А события развивались. Ференц Надь бежал за границу, Шаргачизмаша Сабо как шуйоковца[12] арестовали и отправили в лагерь. Началась перепись земельных участков. В областной совет на утверждение подали список, в него занесли также двенадцать хольдов земли и приусадебный участок в шестьдесят соток Шули Киш Варги. «А вдруг вычеркнут?» — подумывал он со страхом. Но потом успокоился: во время проверок о нем никто даже не вспомнил.
Все же на всякий случай Шули уединился, похоронил себя на хуторе и редко бывал в ячейке коммунистической партии. Он теперь уже не боялся колючего взгляда Иштвана Балога и не лез, как прежде, всем на глаза: вот я здесь, Янош Киш Варга. Зато его частенько можно было встретить в помещении национально-крестьянской партии, где он вел себя как свой человек. Теперь Шули явно предпочитал оставаться в тени. Нет, ему не улыбалось быть на виду, подлаживаться к кому бы то ни было, Шули только хотел держаться поближе к прежним середнячкам и к «новым» хозяевам, получившим землю по реформе. Он, Янош Варга, принадлежит к ним, его место среди них.
В крестьянской партии это нетрудно было сделать. Ведь партия крестьянская; кто земледелец — у того членской книжки не спросят. Да и у кого она сохранилась с 1945 года? У одних — ее разорвали дети, у других — она упала в колодец или утеряна в поле, где у крестьянина всегда полно работы. А у третьих — должна где-то быть, но где, не знают, — ведь они больше двух лет не платят и не думают платить членские взносы; а если так уж необходимо иметь членскую книжку, что ж, пусть выпишут новую, но это ведь не к спеху. Короче говоря, Шули Киш Варга чувствовал себя здесь действительно как дома, тем более что он давно не платил членские взносы в своей коммунистической ячейке.
Но все-таки в крестьянскую партию Янош не вступил: не стоило ссориться с Пиштой Балогом. Ведь еще не пришло решение комитатского совета относительно переписки земли и он еще не знает, сколько ему придется уплатить за строительный материал. Кроме того, хорошо было бы получить ссуду от УФОСа[13], чтобы сменить старую, выменянную за водку лошадь. Да к тому же болтают о раздело племенных нетелей и свиноматок — одним словом, пока еще нельзя порывать прежние связи. Но теперь он все же должен равняться на уже оперившихся, хотя и мелких хозяев. Его связывают с ними общие заботы, им есть о чем поговорить: о первом жеребенке, о первой телке, о первом опыте, приобретенном на своей собственной земле.
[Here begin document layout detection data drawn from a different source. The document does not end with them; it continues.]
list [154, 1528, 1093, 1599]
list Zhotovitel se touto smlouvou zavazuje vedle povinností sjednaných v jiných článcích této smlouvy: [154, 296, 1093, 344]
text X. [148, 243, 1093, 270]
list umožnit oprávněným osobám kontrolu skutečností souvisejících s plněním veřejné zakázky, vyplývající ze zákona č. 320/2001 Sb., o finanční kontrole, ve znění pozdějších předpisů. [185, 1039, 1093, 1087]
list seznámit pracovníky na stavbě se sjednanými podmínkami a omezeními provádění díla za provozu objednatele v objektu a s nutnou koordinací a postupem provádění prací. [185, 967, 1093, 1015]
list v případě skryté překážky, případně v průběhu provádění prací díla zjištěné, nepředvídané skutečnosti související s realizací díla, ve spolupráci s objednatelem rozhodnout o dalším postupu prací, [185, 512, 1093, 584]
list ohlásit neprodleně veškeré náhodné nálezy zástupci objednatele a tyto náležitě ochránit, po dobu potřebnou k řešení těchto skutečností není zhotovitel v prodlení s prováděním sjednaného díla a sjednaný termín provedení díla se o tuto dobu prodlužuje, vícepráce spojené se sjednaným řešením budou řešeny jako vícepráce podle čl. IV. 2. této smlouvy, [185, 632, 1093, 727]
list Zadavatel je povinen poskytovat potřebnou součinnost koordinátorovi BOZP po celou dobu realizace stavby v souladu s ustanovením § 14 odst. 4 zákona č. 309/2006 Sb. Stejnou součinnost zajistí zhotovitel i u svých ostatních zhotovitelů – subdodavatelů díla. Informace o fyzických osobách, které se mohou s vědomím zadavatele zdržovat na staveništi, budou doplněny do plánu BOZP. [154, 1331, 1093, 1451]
В коммунистической партии членами состоят и безземельные ремесленники, и люди других профессий. Ходят слухи, будто и староста тоже вступил в компартию, а ведь еще в прошлом году он состоял в партии мелких сельских хозяев и братался с Шаргачизмашем Сабо. Шули Киш Варга подумывал о том, что ему, пожалуй, надо менять партию.
Прошел год, и Шули Киш Варга начал строиться на участке, отведенном ему под дом. У настоящего хозяина должен быть дом и в деревне. Приезжая с хутора, он стыдился своей старой лачуги в переулке Варга. Что ни говори, неудобно солидному землевладельцу ютиться в таком закуточке. Распрягаешь лошадей во дворе, а хвосты их оказываются чуть ли не в сенях.
Но и на новом месте в селе он чувствовал себя не очень хорошо. Слишком много завистников вокруг. Здесь живут безземельные крестьяне или те, все богатство которых заключается в лошаденке да коровенке. Собственно говоря, теперь его место на Большой или Церковной улице, среди крестьян среднего достатка, — ведь на имя Яноша Варги навечно записано двенадцать хольдов, а сверх того он обрабатывает исполу и арендует еще столько же. У него и стога и амбары — все как у заправского хозяина.
Между тем при всяком удобном и неудобном случае Шули не забывает подчеркнуть свои заслуги: как много он сделал для демократии и сколько он страдал за нее. Да и теперь все, что мы, крестьяне, выращиваем и собираем, идет государству. Это мы, крестьяне, подняли Венгрию!
Шули даже включился в соревнование на образцового хозяина: идут толки, что тут можно будет кое-что урвать. Люди говорят, что тот, кто выиграет соревнование, получит хороший скот, семена, денежную премию и даже орден. И еще говорят (это уже шепотком), что образцового хозяина освободят от вступления в кооператив, куда Шули калачом не заманишь. Всю свою жизнь он питал отвращение к коллективному труду, тем более что в общине его и за человека не считали — мешок поднять и то не под силу.